(Passage provided Opens)

Aunt Ruby must have loved the story of Rachel and Leah. This unapologetically explicit account was important to those who first read the story, because they were descendants of Leah and Jacob. This is their embarrassing great-great-grandparents’ story.
As a young person Jacob is unthinking, cruel, and dishonest, but God blesses him anyway. God promises that Jacob will be the father of a great nation, even though Jacob isn’t married and isn’t getting any younger. Then Jacob meets Rachel. Her father Laban is as big a con artist as Jacob, and Laban has an advantage—Jacob is madly in love with Rachel. She is the kind of gorgeous woman with whom lots of men think they’re in love. Angelina Jolie should play her in the movie version. Jacob will pay any price, so Laban comes up with a stunningly excessive demand for a dowry. Without even arguing, Jacob agrees to work seven years for Rachel. Don’t ever go into business with your family.

(Passage provided Closes)
(Entries supplied Opens)

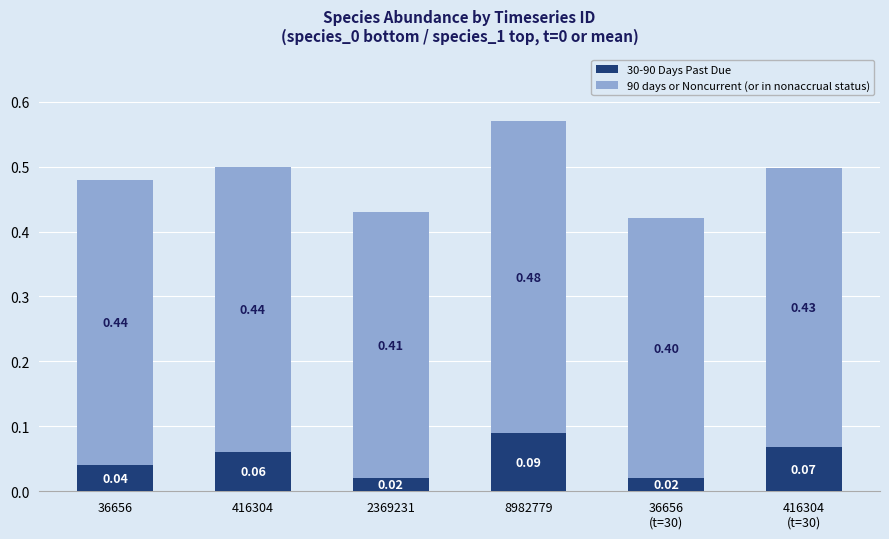

At which category is the sum across all series the highest?

8982779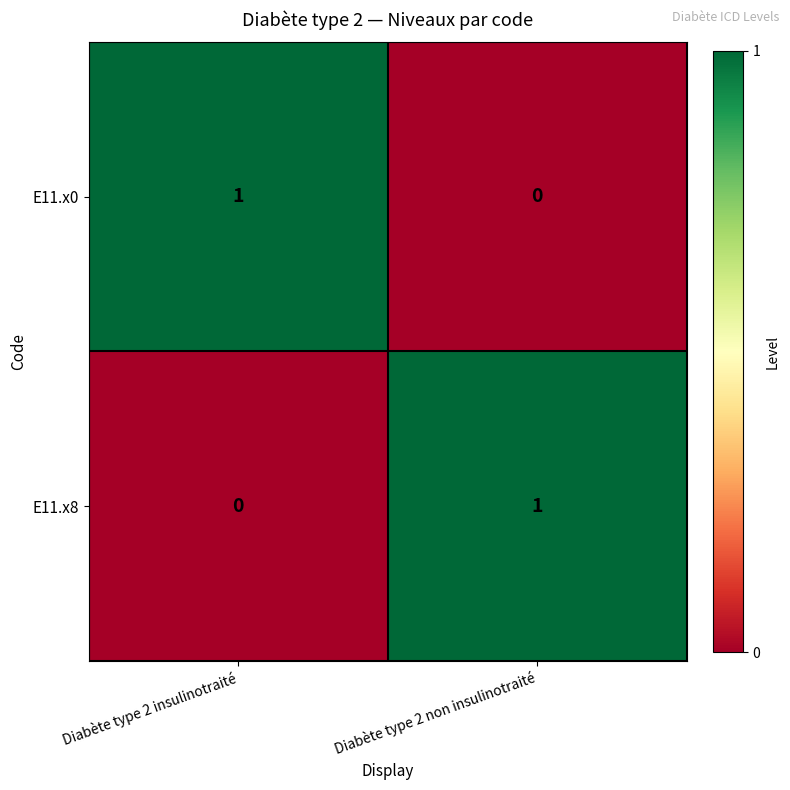

Reading right to left, transcribe all the data shown in this chart.

E11.x0: Diabète type 2 non insulinotraité=0	Diabète type 2 insulinotraité=1
E11.x8: Diabète type 2 non insulinotraité=1	Diabète type 2 insulinotraité=0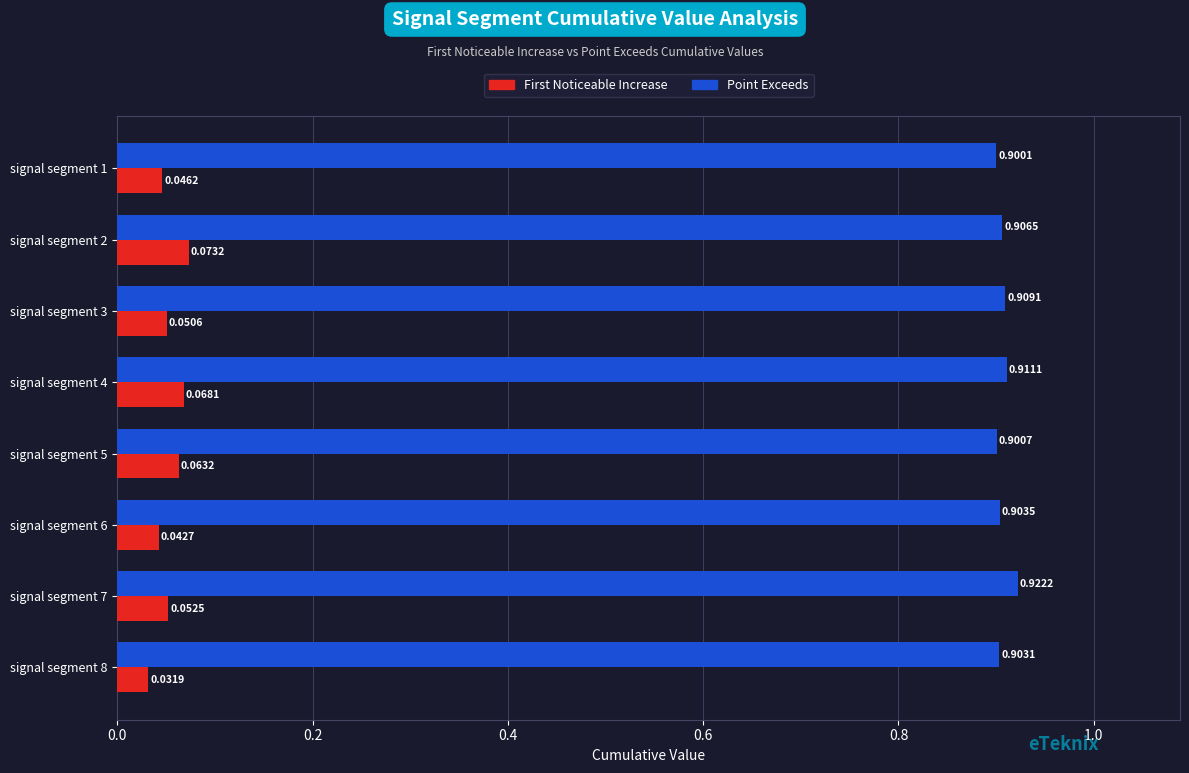

At which category is the sum across all series the highest?

signal segment 2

(Entries supplied Closes)

**Exercise aim:**
Could you write out the whole passage above about Jacob and Rachel, word for word?

**Answer to this task:**
Aunt Ruby must have loved the story of Rachel and Leah. This unapologetically explicit account was important to those who first read the story, because they were descendants of Leah and Jacob. This is their embarrassing great-great-grandparents’ story.
As a young person Jacob is unthinking, cruel, and dishonest, but God blesses him anyway. God promises that Jacob will be the father of a great nation, even though Jacob isn’t married and isn’t getting any younger. Then Jacob meets Rachel. Her father Laban is as big a con artist as Jacob, and Laban has an advantage—Jacob is madly in love with Rachel. She is the kind of gorgeous woman with whom lots of men think they’re in love. Angelina Jolie should play her in the movie version. Jacob will pay any price, so Laban comes up with a stunningly excessive demand for a dowry. Without even arguing, Jacob agrees to work seven years for Rachel. Don’t ever go into business with your family.